Todd A. Peperkorn, STM
Messiah Lutheran Church
Septuagesima (January 31, 2010)
TITLE: “God doesn’t ration blessings, He gives them!”
Grace to you and peace from God our Father and the Lord Jesus Christ. Amen. Our text for today is the parable of the men working in the vineyards from St. Matthew chapter twenty.
God doesn’t ration blessings. He gives them. This is sometimes very hard for us to understand, because it is so foreign to our way of thinking. If you belong to Christ, if you are baptized in His name, you receive all of His blessings. There is no such thing as a good Christian or a bad Christian. You either are a Christian or you aren’t. You’re either an “innie” or an “outie”. There is simply nothing in between. Everyone will enjoy the same treasures of eternal life in Him. There is no distinction in God’s sight. We are all His children, equally blessed with His divine favor and mercy. What a privilege! What a gift that God gives us, where we all sit at His feet together, one and the same.
Now oddly enough, this beautiful gift from God really annoys people. Maybe it’s not that strange, though. By nature we are all Pharisees. We are all spiritual snobs. We vacillate between feeling unworthy of God’s grace and the basic feeling that “at least I’m not as bad as so-and-so.”
This is why texts about God’s mercy and His basic unfairness are so strange to our ears. The kingdom of God is not at all like any kingdom of the world. Everything we are and do here on earth is about measuring, comparisons, pecking orders, and establishing your place in the grand scheme of things. Movies abound with the basic plot of a nobody getting his big break to become someone great. Think of The Natural, The Chronicles of Narnia, Pirates of the Caribbean, The Princess Diaries, Kung Fu Panda, The Replacements, The Lord of the Rings, or just about every fairy tale that involves a prince and a damsel. Most kids shows even run off of these ideas! Backyardigans is about regular kids becoming heroes of some sort. Super Why. Word Girl. These all run off of the theme that there are differences, and that sometimes the little guy gets a chance to become a big guy.
Our dream as human beings is to amount to something all on our own. It’s what we long for. It’s what we want out of life in so many ways. You want to be recognized as being worth something. It’s why we have trophies and medals and plaques and every kind of recognition.
Now this isn’t all bad, mind you. This is the way things work in the world, from Presidents on down to class grades. The problem isn’t that this is the way the world works. The problem comes when we start to think that this is how God works.
God doesn’t grade on a curve. You don’t get a higher or lower place in heaven based on your works. God isn’t fair. He is merciful, and that is a very different proposition for us.
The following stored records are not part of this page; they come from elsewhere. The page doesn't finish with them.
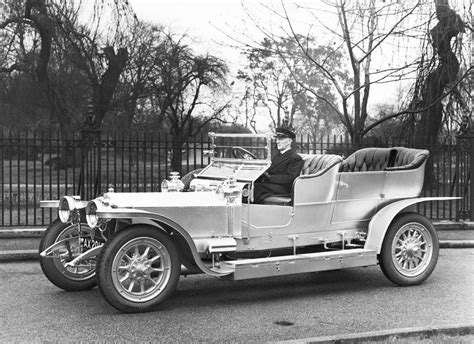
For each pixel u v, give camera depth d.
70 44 18.69
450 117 17.53
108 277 6.30
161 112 26.91
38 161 27.27
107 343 5.48
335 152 13.62
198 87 28.98
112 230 7.08
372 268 9.33
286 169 7.62
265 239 7.27
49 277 7.40
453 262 9.83
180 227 6.52
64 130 19.09
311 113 32.41
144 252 6.48
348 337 5.43
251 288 7.92
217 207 6.88
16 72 19.39
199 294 7.54
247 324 6.18
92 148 12.16
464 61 15.85
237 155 7.89
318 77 24.61
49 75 18.78
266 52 18.38
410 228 8.06
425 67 15.88
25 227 11.83
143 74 24.86
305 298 7.37
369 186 7.99
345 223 7.84
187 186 8.20
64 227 7.48
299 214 7.47
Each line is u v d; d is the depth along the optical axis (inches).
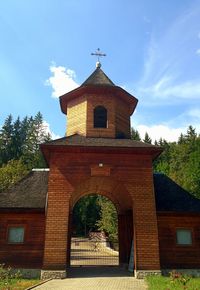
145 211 738.8
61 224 712.4
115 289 546.0
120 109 895.7
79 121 869.2
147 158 775.7
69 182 742.5
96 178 757.3
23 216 761.6
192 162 1824.6
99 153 768.3
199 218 791.1
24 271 714.2
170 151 3319.4
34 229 751.1
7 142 3144.7
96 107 867.4
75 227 2719.0
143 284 602.5
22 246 737.6
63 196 732.7
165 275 724.7
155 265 699.4
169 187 880.9
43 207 761.0
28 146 3260.3
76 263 1023.6
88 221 2691.9
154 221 733.3
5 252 731.4
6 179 1690.5
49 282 626.8
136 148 766.5
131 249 851.4
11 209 756.0
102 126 858.8
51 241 699.4
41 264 722.8
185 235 775.1
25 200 790.5
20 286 569.3
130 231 881.5
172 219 784.3
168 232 771.4
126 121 909.2
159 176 928.3
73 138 814.5
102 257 1270.9
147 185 756.6
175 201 821.2
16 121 3309.5
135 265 697.0
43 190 836.6
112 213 1552.7
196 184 1679.4
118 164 764.6
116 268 853.8
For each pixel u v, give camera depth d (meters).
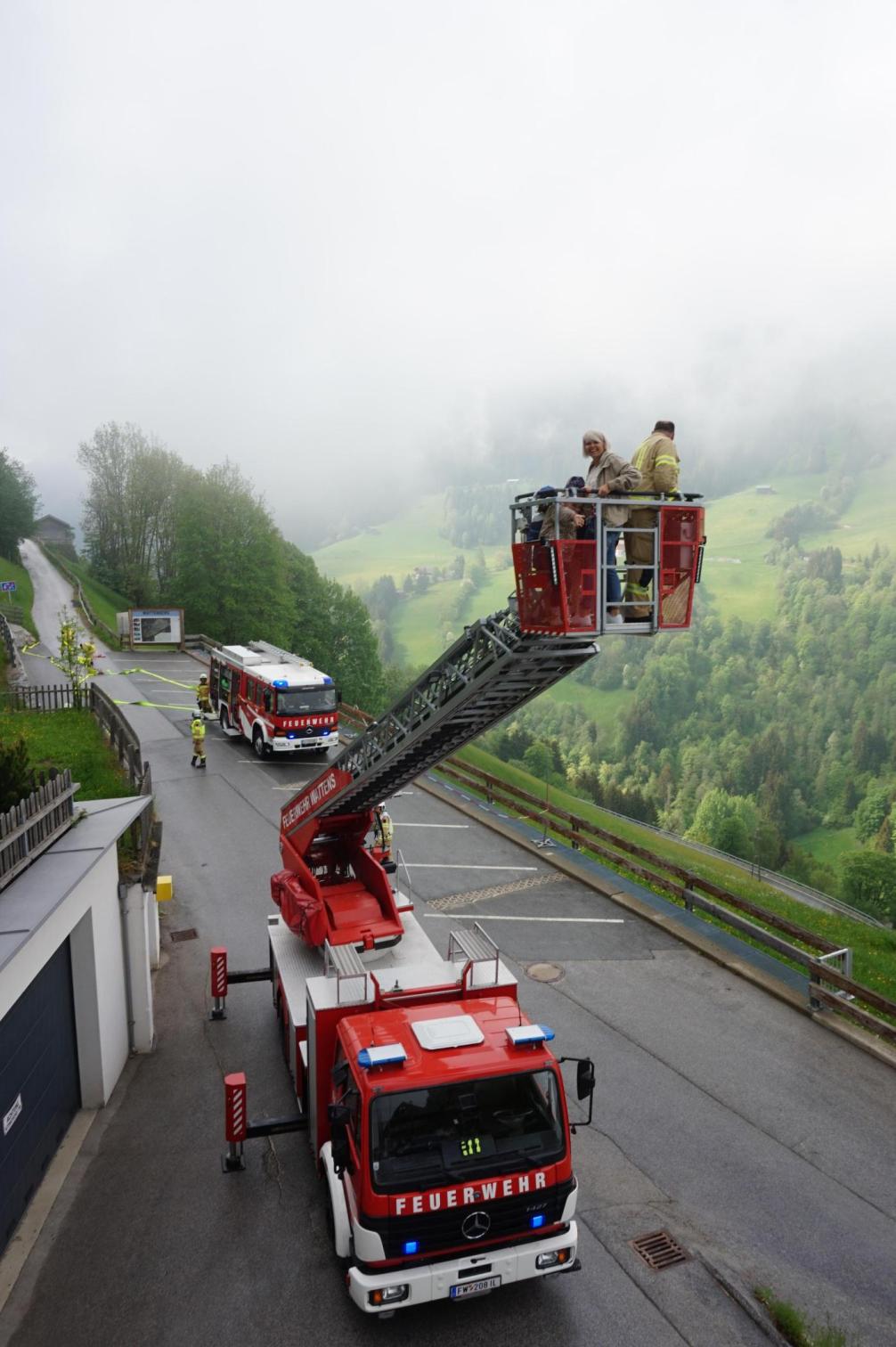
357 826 11.99
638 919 16.23
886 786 176.62
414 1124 6.59
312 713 26.03
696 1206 8.69
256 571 63.56
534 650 7.78
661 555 7.38
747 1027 12.30
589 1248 8.08
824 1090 10.77
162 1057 11.27
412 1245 6.47
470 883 18.05
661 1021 12.43
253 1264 7.82
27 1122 8.52
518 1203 6.69
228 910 15.97
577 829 20.27
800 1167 9.33
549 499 6.95
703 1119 10.12
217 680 30.70
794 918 20.98
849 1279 7.80
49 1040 9.17
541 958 14.48
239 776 25.00
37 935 8.24
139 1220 8.35
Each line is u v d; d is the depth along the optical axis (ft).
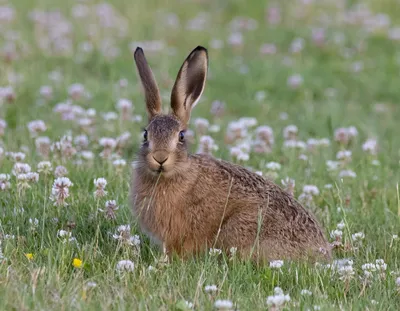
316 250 33.81
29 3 87.04
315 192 40.34
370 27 85.10
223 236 33.99
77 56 71.67
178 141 33.71
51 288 28.40
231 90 67.87
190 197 33.78
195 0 93.97
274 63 73.82
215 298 28.81
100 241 34.45
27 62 68.95
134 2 91.40
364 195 42.06
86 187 40.22
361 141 55.67
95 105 58.18
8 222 35.06
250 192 34.45
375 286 30.91
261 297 29.22
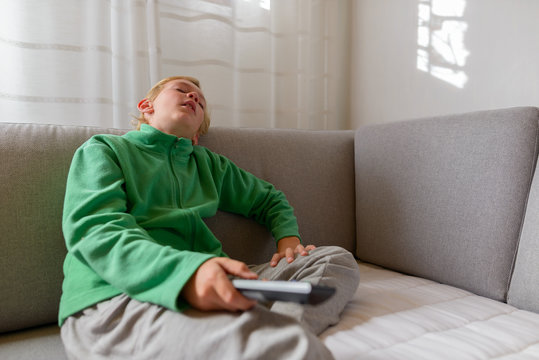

If God were fair, we would receive the wages for our sin. If God were fair, we would be eternally condemned for all of our sin. Every one of you would be condemned. That’s the Law, and it is true.
But God isn’t fair. He’s merciful. He doesn’t give you what you deserve, He gives to you out of the riches of His love for His Son and for you. While the world works in the way of measuring, God works in the way of blessing. To our eyes it is ridiculous. We can understand a little generosity. But that kind of generosity seems over the top, and it is.
How are we to really grasp God’s love for us in Christ as being so full, so incredibly rich and all encompassing that everything else pales by comparison? God grants us the blessing of working in His vineyard. He gives us a place, and identity and holy tasks that we are to undertake them. We don’t undertake these tasks in order to gain His favor. We do these things, these acts of love and mercy toward our neighbor, precisely because we have His divine favor.
This day Jesus calls you to come and work in His Father’s vineyard. Eat of His body and drink of His blood. Jesus says, “I am the vine and you are the branches.” Like living branches attached to a tree, even so you have life in Him. So come, find your place. It doesn’t matter if it is the first hour for you or the eleventh. You have a place here. It is God’s vineyard, and there is room enough for all. Believe it for Jesus’ sake. Amen.
And now the peace of God, which passes all understanding, keep your hearts and minds in true faith unto life everlasting. Amen.
 Some of the ideas for this sermon are taken with thanks from Bo Giertz’ book, To Live with Christ.